___ Data supplied ___

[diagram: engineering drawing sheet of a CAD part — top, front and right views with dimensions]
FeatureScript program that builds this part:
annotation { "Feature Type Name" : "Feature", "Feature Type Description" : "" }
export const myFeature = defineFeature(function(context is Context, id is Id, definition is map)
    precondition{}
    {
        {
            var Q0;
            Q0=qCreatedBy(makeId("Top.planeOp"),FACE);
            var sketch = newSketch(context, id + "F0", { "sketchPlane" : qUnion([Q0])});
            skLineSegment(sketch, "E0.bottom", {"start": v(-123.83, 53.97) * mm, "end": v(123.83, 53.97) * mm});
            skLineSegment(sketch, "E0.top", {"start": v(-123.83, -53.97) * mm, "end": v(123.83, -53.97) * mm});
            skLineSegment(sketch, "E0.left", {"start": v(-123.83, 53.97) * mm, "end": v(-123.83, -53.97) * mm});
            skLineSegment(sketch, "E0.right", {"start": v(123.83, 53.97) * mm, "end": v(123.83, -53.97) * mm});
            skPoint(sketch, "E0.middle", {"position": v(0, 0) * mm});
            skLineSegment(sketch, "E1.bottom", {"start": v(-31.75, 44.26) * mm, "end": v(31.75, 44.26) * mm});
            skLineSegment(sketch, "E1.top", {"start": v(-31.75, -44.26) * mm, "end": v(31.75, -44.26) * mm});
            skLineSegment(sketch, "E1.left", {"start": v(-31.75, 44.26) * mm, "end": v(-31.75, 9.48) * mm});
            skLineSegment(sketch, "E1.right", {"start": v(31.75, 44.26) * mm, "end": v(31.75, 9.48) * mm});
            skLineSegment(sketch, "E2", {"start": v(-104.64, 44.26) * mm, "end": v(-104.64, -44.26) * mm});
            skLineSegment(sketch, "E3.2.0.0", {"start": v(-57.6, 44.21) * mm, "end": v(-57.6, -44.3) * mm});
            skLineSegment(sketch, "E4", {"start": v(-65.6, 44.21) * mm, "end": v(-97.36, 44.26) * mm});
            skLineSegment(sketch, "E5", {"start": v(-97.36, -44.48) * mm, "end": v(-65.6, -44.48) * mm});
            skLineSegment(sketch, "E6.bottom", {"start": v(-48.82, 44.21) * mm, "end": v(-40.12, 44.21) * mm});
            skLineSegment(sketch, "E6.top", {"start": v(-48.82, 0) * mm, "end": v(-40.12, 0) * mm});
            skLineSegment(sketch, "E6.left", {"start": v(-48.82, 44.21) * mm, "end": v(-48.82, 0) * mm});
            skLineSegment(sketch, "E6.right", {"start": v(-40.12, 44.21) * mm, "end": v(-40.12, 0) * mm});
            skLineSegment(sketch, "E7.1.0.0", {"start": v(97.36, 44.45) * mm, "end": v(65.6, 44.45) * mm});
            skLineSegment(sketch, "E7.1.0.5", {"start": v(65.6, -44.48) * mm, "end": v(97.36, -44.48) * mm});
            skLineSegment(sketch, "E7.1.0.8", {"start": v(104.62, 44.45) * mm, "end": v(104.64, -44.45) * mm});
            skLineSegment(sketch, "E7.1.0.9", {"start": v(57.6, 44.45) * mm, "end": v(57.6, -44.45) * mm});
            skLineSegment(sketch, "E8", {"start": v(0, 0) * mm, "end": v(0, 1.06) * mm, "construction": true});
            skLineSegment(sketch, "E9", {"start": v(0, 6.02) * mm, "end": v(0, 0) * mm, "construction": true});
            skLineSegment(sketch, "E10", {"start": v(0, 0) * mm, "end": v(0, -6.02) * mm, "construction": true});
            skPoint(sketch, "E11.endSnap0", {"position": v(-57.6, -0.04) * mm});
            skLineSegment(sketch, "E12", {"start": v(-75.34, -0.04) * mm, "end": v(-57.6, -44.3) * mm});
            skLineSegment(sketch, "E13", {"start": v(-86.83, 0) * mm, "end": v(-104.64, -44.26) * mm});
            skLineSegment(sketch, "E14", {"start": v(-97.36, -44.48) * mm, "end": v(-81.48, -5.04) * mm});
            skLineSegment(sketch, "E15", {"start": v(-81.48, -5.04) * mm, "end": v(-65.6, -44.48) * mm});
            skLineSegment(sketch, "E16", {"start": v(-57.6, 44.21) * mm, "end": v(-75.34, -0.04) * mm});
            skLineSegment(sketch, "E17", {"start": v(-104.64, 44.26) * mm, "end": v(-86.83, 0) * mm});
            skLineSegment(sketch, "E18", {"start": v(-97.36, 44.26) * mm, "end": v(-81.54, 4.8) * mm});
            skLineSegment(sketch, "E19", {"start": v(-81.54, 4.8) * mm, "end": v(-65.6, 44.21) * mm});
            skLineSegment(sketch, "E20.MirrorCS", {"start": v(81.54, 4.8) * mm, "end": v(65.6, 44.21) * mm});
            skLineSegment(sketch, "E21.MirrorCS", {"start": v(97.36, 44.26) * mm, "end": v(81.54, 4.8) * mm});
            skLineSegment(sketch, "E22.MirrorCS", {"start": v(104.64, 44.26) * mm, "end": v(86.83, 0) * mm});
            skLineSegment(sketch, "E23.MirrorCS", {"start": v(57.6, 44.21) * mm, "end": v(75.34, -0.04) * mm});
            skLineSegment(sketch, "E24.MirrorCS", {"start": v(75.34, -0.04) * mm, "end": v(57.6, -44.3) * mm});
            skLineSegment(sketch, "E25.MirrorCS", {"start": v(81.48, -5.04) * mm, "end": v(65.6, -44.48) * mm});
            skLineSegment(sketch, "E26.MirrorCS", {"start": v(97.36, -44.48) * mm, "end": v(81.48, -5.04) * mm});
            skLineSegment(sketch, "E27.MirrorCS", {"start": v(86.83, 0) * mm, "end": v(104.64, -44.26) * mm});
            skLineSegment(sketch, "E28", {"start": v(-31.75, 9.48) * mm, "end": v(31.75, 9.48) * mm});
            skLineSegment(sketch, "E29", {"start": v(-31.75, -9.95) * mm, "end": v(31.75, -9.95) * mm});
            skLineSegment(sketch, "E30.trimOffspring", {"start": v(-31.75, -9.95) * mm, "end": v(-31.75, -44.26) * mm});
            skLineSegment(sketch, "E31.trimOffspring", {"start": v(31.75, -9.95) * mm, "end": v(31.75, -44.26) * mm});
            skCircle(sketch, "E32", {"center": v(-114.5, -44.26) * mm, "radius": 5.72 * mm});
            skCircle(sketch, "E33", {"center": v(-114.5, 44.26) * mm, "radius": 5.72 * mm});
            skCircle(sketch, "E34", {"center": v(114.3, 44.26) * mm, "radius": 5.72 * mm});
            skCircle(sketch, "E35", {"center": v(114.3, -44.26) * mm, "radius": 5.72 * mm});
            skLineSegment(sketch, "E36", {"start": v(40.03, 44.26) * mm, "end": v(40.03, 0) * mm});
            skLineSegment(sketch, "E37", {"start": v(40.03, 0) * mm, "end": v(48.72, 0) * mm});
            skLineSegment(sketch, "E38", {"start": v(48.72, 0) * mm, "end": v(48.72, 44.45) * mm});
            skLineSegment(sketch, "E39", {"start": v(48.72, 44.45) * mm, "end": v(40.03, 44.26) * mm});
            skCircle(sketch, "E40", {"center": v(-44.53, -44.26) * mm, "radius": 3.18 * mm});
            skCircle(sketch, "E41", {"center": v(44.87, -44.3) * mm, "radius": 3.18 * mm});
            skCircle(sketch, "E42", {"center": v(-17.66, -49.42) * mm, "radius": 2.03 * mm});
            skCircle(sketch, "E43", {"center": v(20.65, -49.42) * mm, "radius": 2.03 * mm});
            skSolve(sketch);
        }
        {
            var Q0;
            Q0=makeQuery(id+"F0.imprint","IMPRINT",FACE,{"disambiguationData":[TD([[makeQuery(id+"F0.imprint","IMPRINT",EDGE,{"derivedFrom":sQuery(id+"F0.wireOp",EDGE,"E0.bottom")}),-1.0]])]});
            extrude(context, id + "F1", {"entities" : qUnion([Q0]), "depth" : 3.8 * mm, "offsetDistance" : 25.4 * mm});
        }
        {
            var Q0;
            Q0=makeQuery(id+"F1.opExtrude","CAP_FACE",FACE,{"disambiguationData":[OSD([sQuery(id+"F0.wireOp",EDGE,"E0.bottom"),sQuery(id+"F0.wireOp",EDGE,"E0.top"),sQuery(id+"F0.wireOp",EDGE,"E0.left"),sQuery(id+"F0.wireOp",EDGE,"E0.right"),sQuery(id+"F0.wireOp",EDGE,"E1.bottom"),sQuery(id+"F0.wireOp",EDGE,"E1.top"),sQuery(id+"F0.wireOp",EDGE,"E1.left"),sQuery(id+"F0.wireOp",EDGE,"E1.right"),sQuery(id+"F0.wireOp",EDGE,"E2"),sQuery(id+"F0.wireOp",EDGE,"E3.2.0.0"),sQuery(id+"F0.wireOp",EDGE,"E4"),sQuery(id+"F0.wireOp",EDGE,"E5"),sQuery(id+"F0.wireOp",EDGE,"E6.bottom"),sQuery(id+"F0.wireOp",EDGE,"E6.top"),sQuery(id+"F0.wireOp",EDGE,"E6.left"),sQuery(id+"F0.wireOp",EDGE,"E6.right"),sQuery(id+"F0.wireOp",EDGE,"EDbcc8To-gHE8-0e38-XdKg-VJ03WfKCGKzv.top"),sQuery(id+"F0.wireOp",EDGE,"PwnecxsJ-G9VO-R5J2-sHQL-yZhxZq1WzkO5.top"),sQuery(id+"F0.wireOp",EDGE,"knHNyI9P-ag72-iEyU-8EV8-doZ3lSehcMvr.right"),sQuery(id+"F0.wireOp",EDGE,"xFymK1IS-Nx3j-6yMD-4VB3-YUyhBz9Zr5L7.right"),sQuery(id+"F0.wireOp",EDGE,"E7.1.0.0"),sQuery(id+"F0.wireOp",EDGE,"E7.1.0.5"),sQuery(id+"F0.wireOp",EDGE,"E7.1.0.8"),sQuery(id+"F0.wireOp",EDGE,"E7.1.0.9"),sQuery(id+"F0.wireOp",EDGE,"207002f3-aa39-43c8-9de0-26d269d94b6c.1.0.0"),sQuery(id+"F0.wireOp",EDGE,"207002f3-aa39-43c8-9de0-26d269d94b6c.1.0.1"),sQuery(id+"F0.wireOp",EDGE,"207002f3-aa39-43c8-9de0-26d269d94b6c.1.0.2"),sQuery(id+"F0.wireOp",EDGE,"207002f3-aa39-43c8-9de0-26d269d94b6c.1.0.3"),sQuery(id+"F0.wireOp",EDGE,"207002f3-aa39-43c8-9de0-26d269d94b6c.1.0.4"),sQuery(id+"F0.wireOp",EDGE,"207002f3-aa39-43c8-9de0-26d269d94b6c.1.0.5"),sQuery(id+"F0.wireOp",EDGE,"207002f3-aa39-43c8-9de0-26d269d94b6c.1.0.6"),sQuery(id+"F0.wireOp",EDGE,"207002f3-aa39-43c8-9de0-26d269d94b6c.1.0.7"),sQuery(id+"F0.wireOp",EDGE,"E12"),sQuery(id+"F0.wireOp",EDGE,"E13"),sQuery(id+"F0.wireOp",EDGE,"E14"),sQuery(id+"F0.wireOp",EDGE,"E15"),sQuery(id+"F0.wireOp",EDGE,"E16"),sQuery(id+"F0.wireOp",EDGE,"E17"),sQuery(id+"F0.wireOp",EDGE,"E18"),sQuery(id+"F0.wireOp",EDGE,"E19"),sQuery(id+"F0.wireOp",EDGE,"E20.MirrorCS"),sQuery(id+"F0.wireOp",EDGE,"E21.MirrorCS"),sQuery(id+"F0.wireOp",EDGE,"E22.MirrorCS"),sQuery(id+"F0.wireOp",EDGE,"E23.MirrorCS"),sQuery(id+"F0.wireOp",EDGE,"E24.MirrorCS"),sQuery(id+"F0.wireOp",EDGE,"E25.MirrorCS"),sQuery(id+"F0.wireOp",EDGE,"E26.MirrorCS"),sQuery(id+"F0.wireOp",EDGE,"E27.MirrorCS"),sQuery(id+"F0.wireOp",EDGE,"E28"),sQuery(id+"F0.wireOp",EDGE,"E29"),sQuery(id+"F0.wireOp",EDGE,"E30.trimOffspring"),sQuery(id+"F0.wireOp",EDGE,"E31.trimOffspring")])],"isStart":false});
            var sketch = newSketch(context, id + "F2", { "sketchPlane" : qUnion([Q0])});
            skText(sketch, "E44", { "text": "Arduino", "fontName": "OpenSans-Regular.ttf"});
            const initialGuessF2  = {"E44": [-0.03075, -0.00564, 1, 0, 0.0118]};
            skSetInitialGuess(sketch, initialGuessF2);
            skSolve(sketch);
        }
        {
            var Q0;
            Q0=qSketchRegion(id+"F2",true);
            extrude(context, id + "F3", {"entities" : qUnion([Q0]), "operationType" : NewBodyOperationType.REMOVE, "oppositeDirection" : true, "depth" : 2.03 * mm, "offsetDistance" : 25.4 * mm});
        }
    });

___

→ **Problem statement**
Locate every line in the entries that contains the string "qUnion", and copy each of those lines.

→ **Written solution**
            var sketch = newSketch(context, id + "F0", { "sketchPlane" : qUnion([Q0])});
            extrude(context, id + "F1", {"entities" : qUnion([Q0]), "depth" : 3.8 * mm, "offsetDistance" : 25.4 * mm});
            var sketch = newSketch(context, id + "F2", { "sketchPlane" : qUnion([Q0])});
            extrude(context, id + "F3", {"entities" : qUnion([Q0]), "operationType" : NewBodyOperationType.REMOVE, "oppositeDirection" : true, "depth" : 2.03 * mm, "offsetDistance" : 25.4 * mm});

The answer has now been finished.